◆ Material to process ◆
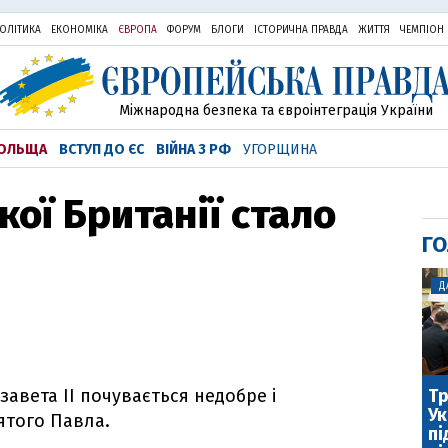
ОЛІТИКА
ЕКОНОМІКА
ЄВРОПА
ФОРУМ
БЛОГИ
ІСТОРИЧНА ПРАВДА
ЖИТТЯ
ЧЕМПІОН
Міжнародна безпека та євроінтеграція України
ОЛЬЩА
ВСТУП ДО ЄС
ВІЙНА З РФ
УГОРЩИНА
кої Британії стало
ГО
Д
Тр
завета II почувається недобре і
Ук
ятого Павла.
пі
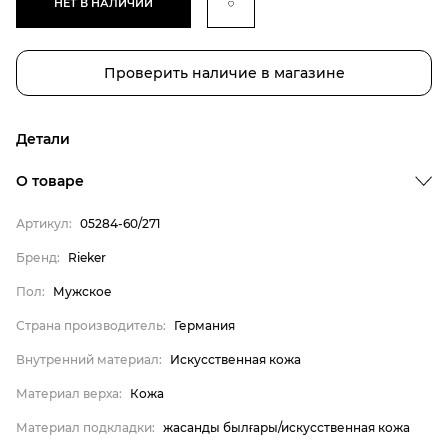
НЕТ В НАЛИЧИИ
Проверить наличие в магазине
Детали
О товаре
Артикул:
05284-60/271
Бренд
Бренд:
Rieker
Пол
Пол:
Мужское
Страна производитель
Страна производитель:
Германия
Внутренний материал
Внутренний материал:
Искусственная кожа
Материал верха
Материал верха:
Кожа
Материал подкладки
Материал подошвы
Материал подкладки:
жасанды былғары/искусственная кожа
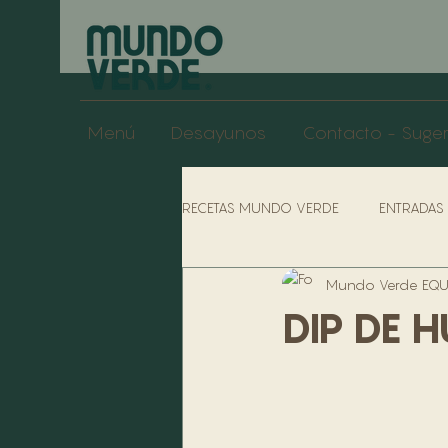
Menú
Desayunos
Contacto - Suge
RECETAS MUNDO VERDE
ENTRADAS
Mundo Verde EQUI
POLÍTICAS COCINAS
POLÍTIC
DIP DE 
SOPAS
SÁNDUCHES
POL
PERFILES DE LA EMPRESA
BA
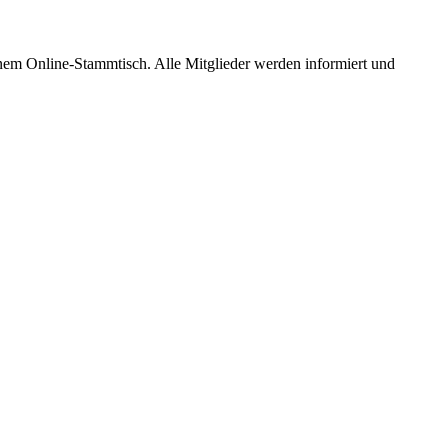
em Online-Stammtisch. Alle Mitglieder werden informiert und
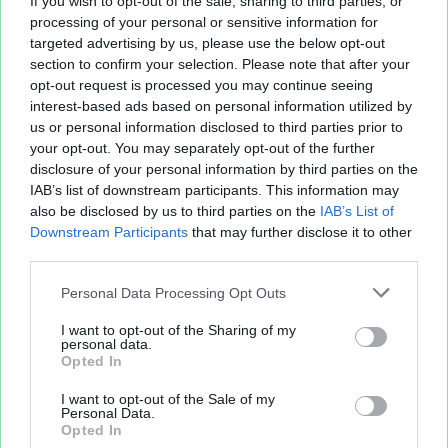
If you wish to opt-out of the sale, sharing to third parties, or
processing of your personal or sensitive information for
targeted advertising by us, please use the below opt-out
section to confirm your selection. Please note that after your
opt-out request is processed you may continue seeing
interest-based ads based on personal information utilized by
us or personal information disclosed to third parties prior to
your opt-out. You may separately opt-out of the further
disclosure of your personal information by third parties on the
IAB’s list of downstream participants. This information may
Sur le même sujet..
also be disclosed by us to third parties on the
IAB’s List of
Downstream Participants
that may further disclose it to other
third parties.
maximum
vadormir
indice
contantes
vente
filet
nombre
vendu
article
possible
Personal Data Processing Opt Outs
I want to opt-out of the Sharing of my
personal data.
Partager le fichier
Opted In
I want to opt-out of the Sale of my
Personal Data.
Opted In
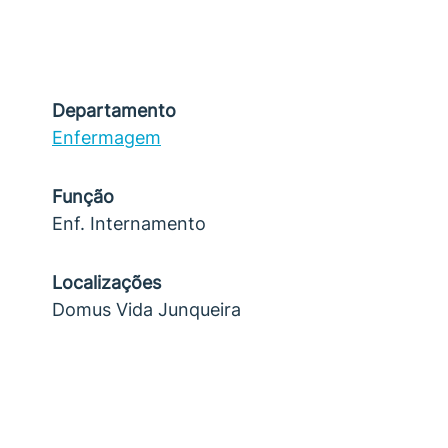
Departamento
Enfermagem
Função
Enf. Internamento
Localizações
Domus Vida Junqueira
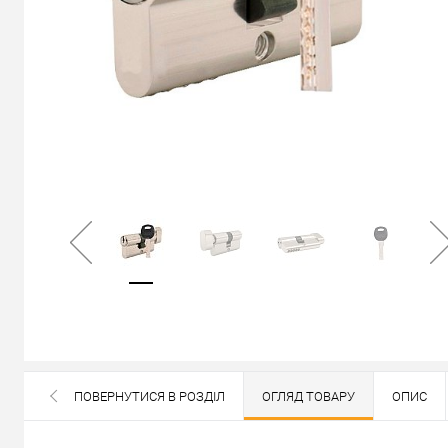
В наявності
ПОВЕРНУТИСЯ В РОЗДІЛ
ОГЛЯД ТОВАРУ
ОПИС
ВСІ БРЕНДИ ДАНОЇ КАТЕГОРІЇ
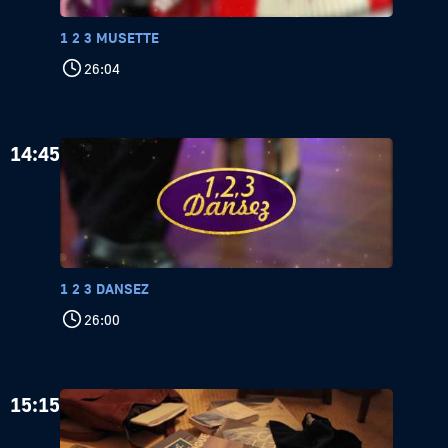
1 2 3 MUSETTE
26:04
14:45
1 2 3 DANSEZ
26:00
15:15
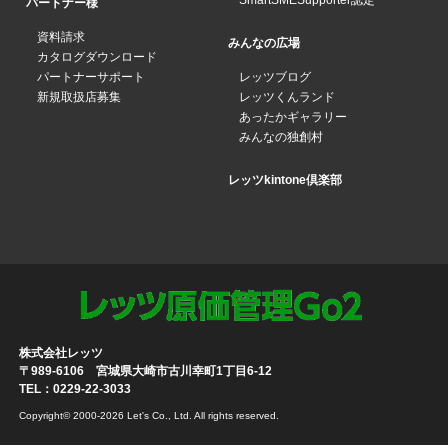
SmartSMESupporter認定
パートナー様
資料請求
みんなの広場
カタログダウンロード
パートナーサポート
レッツブログ
新規取扱店募集
レッツくんランド
あったかギャラリー
みんなの独創村
レッツkintone倶楽部
株式会社レッツ
〒989-6106 宮城県大崎市古川幸町1丁目6-12
TEL：0229-22-3033
Copyright© 2000-2026 Let's Co., Ltd. All rights reserved.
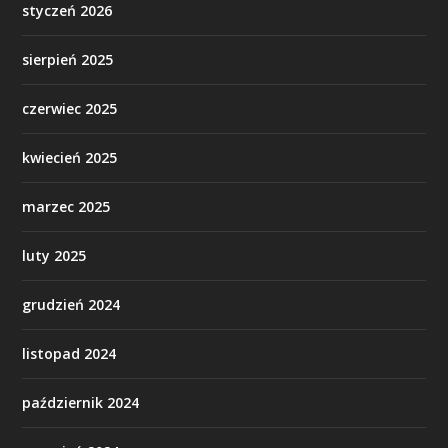
styczeń 2026
sierpień 2025
czerwiec 2025
kwiecień 2025
marzec 2025
luty 2025
grudzień 2024
listopad 2024
październik 2024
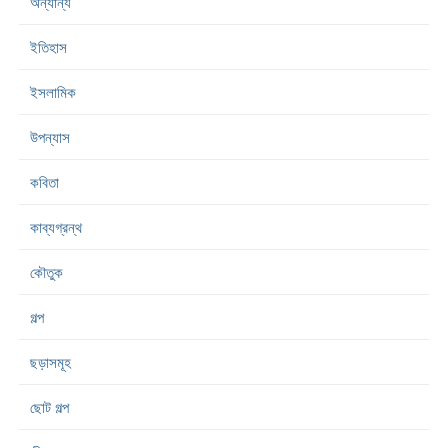
অন্যান্য
ইতিহাস
ইসলামিক
উপন্যাস
কবিতা
কাব্যগ্রন্থ
কৌতুক
গল্প
ছড়াসমূহ
ছোট গল্প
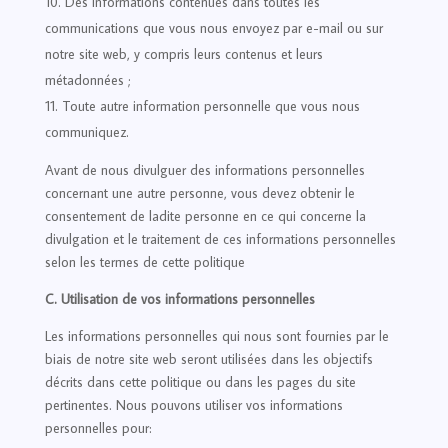
Des informations contenues dans toutes les
communications que vous nous envoyez par e-mail ou sur
notre site web, y compris leurs contenus et leurs
métadonnées ;
Toute autre information personnelle que vous nous
communiquez.
Avant de nous divulguer des informations personnelles
concernant une autre personne, vous devez obtenir le
consentement de ladite personne en ce qui concerne la
divulgation et le traitement de ces informations personnelles
selon les termes de cette politique
C. Utilisation de vos informations personnelles
Les informations personnelles qui nous sont fournies par le
biais de notre site web seront utilisées dans les objectifs
décrits dans cette politique ou dans les pages du site
pertinentes. Nous pouvons utiliser vos informations
personnelles pour:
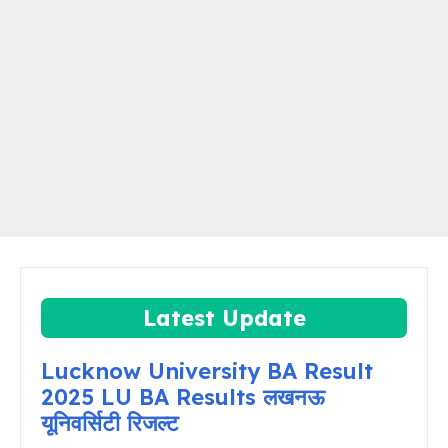
Latest Update
Lucknow University BA Result
2025 LU BA Results लखनऊ
यूनिवर्सिटी रिजल्ट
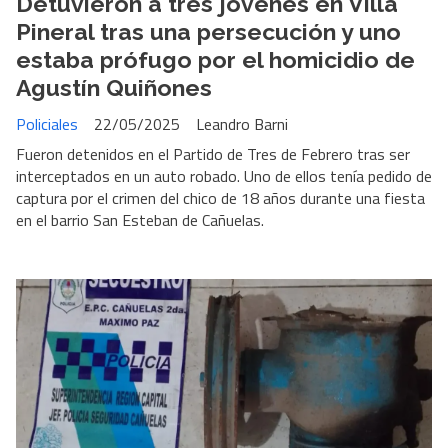
Detuvieron a tres jóvenes en Villa
Pineral tras una persecución y uno
estaba prófugo por el homicidio de
Agustín Quiñones
Policiales
22/05/2025
Leandro Barni
Fueron detenidos en el Partido de Tres de Febrero tras ser
interceptados en un auto robado. Uno de ellos tenía pedido de
captura por el crimen del chico de 18 años durante una fiesta
en el barrio San Esteban de Cañuelas.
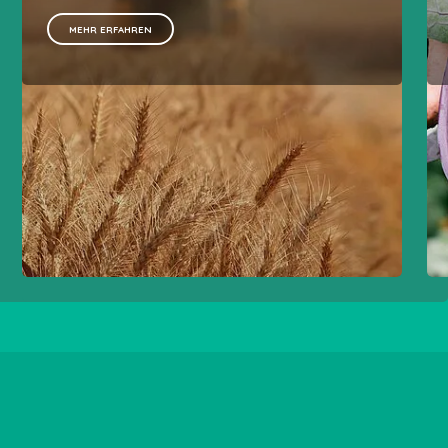
MEHR ERFAHREN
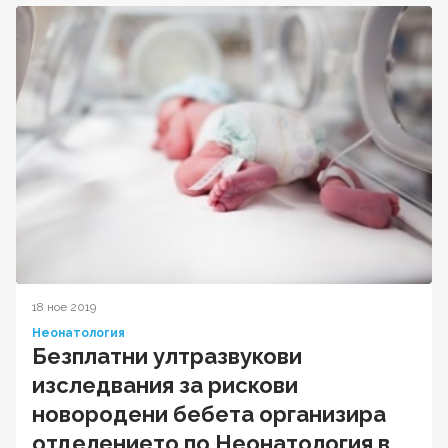
18 ное 2019
Неонатология
Безплатни ултразвукови
изследвания за рискови
новородени бебета организира
отделението по Неонатология в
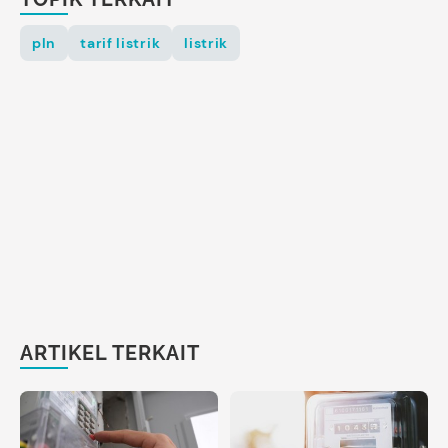
pln
tarif listrik
listrik
ARTIKEL TERKAIT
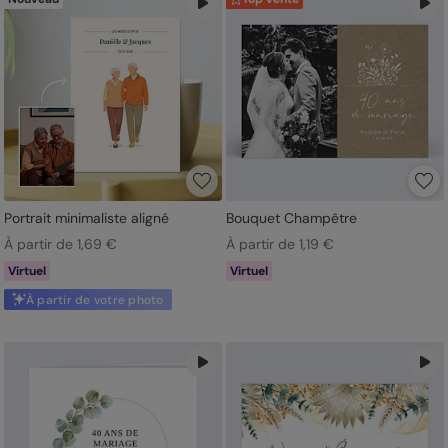
Portrait minimaliste aligné
Bouquet Champêtre
À partir de 1,69 €
À partir de 1,19 €
Virtuel
Virtuel
À partir de votre photo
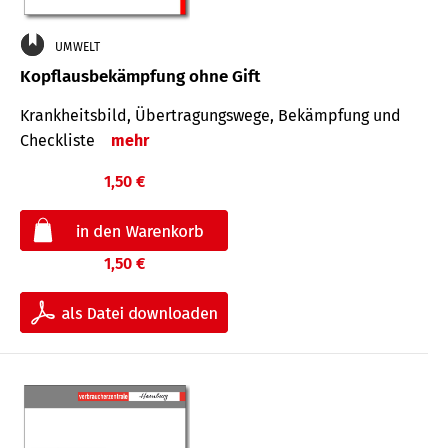
UMWELT
Kopflausbekämpfung ohne Gift
Krankheits­bild, Übertra­gungs­wege, Bekämpfung und
Check­liste
mehr
1,50 €
1,50 €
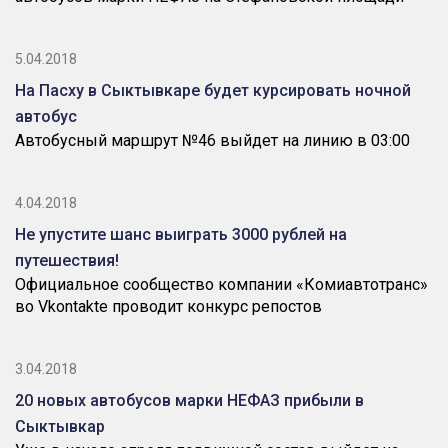
5.04.2018
На Пасху в Сыктывкаре будет курсировать ночной
автобус
Автобусный маршрут №46 выйдет на линию в 03:00
4.04.2018
Не упустите шанс выиграть 3000 рублей на
путешествия!
Официальное сообщество компании «Комиавтотранс»
во Vkontakte проводит конкурс репостов
3.04.2018
20 новых автобусов марки НЕФАЗ прибыли в
Сыктывкар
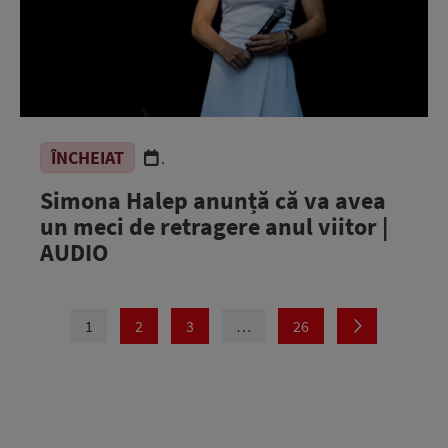
ÎNCHEIAT
.
Simona Halep anunță că va avea
un meci de retragere anul viitor |
AUDIO
1
2
3
…
26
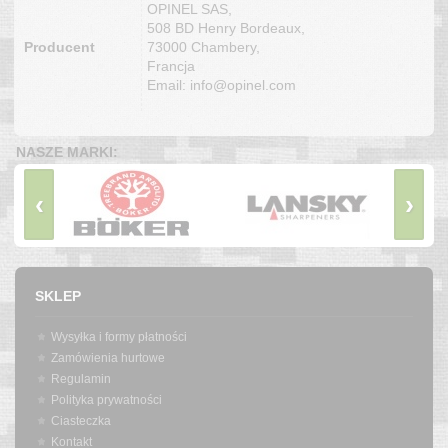
OPINEL SAS,
508 BD Henry Bordeaux,
Producent
73000 Chambery,
Francja
Email: info@opinel.com
NASZE MARKI:
‹
›
SKLEP
Wysyłka i formy płatności
Zamówienia hurtowe
Regulamin
Polityka prywatności
Ciasteczka
Kontakt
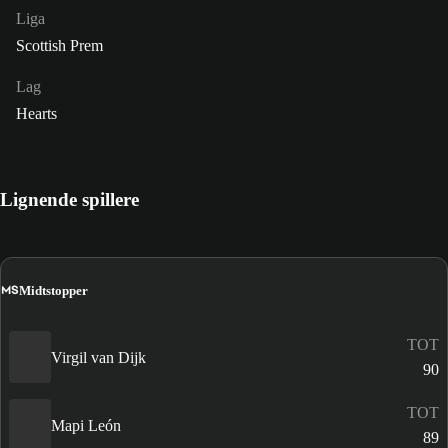
Liga
Scottish Prem
Lag
Hearts
Lignende spillere
MS
Midtstopper
TOT
Virgil van Dijk
90
TOT
Mapi León
89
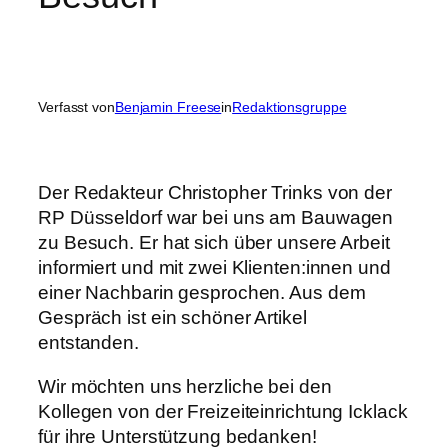
Verfasst von
Benjamin Freese
in
Redaktionsgruppe
Der Redakteur Christopher Trinks von der
RP Düsseldorf war bei uns am Bauwagen
zu Besuch. Er hat sich über unsere Arbeit
informiert und mit zwei Klienten:innen und
einer Nachbarin gesprochen. Aus dem
Gespräch ist ein schöner Artikel
entstanden.
Wir möchten uns herzliche bei den
Kollegen von der Freizeiteinrichtung Icklack
für ihre Unterstützung bedanken!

◆ Goal of the exercise ◆
Can you reproduce the material above word for word, from the line with "SmartSMESupporter認定" to the line with "यूनिवर्सिटी रिजल्ट", leaving out the picture markers?

◆ Solution to this exercise ◆
SmartSMESupporter認定
パートナー様
資料請求
みんなの広場
カタログダウンロード
パートナーサポート
レッツブログ
新規取扱店募集
レッツくんランド
あったかギャラリー
みんなの独創村
レッツkintone倶楽部
株式会社レッツ
〒989-6106 宮城県大崎市古川幸町1丁目6-12
TEL：0229-22-3033
Copyright© 2000-2026 Let's Co., Ltd. All rights reserved.
styczeń 2026
sierpień 2025
czerwiec 2025
kwiecień 2025
marzec 2025
luty 2025
grudzień 2024
listopad 2024
październik 2024
অন্যান্য
ইতিহাস
ইসলামিক
উপন্যাস
কবিতা
কাব্যগ্রন্থ
কৌতুক
গল্প
ছড়াসমূহ
ছোট গল্প
Des informations contenues dans toutes les
communications que vous nous envoyez par e-mail ou sur
notre site web, y compris leurs contenus et leurs
métadonnées ;
Toute autre information personnelle que vous nous
communiquez.
Avant de nous divulguer des informations personnelles
concernant une autre personne, vous devez obtenir le
consentement de ladite personne en ce qui concerne la
divulgation et le traitement de ces informations personnelles
selon les termes de cette politique
C. Utilisation de vos informations personnelles
Les informations personnelles qui nous sont fournies par le
biais de notre site web seront utilisées dans les objectifs
décrits dans cette politique ou dans les pages du site
pertinentes. Nous pouvons utiliser vos informations
personnelles pour:
Latest Update
Lucknow University BA Result
2025 LU BA Results लखनऊ
यूनिवर्सिटी रिजल्ट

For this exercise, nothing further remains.